→ 課題 1: 本文で蟻通神社への交通として挙げられている駅はどこで、神社はその駅からどの方角にどれだけ離れていますか。
→ 課題 2: 本文によると、弥生中期に創祀された蟻通神社はなぜ五穀豊穣・長寿の神として祭られたのか、説明してください。
→ 課題 3: 本文のうち、「小路神社「天甕日女神」」を含む語句で始まり「土開発の神として崇められる。」で終わる部分を、一字も変えずに書き写してください。

→ 本文:
蟻通神社
大阪府泉佐野市長滝814番地 its-mo

南側の鳥居

交通

南海本線羽倉崎駅 南2km



祭神

大国主命 『神名帳考証 蟻通は実に思兼命なるべし。』
明治末期合祀社
 春日神社「健御賀豆知神ほか」
 高木神社「天冬衣神、刺国若姫命」
 小路神社「天甕日女神」
 白髭神社「猿田彦命」
 天野神社「丹生津日女神」

拝殿



由緒

 社頭に由緒を彫った石碑がある。
 弥生中期、開化天皇の紀元九三年に創祀。稲作が始まり米が貴重な食べ物で五穀豊穣・長寿の神として祭られた。五世紀には新羅より、優秀な技術集団が渡来し、今日の条里制農地を造り、国土開発の神として崇められる。
 大国主命が鎮座していたので、新羅人が来て、国土開発をしていったということか。

→ データ行:

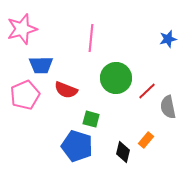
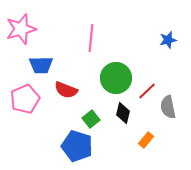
pink star: moved 1 px left
blue star: moved 1 px down
pink pentagon: moved 4 px down
green square: rotated 36 degrees clockwise
black diamond: moved 39 px up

→ 解答 1: 南海本線羽倉崎駅で、神社はその南2kmにあります。

→ 解答 2: 稲作が始まり、米が貴重な食べ物だったからです。

→ 解答 3:
小路神社「天甕日女神」
 白髭神社「猿田彦命」
 天野神社「丹生津日女神」

拝殿



由緒

 社頭に由緒を彫った石碑がある。
 弥生中期、開化天皇の紀元九三年に創祀。稲作が始まり米が貴重な食べ物で五穀豊穣・長寿の神として祭られた。五世紀には新羅より、優秀な技術集団が渡来し、今日の条里制農地を造り、国土開発の神として崇められる。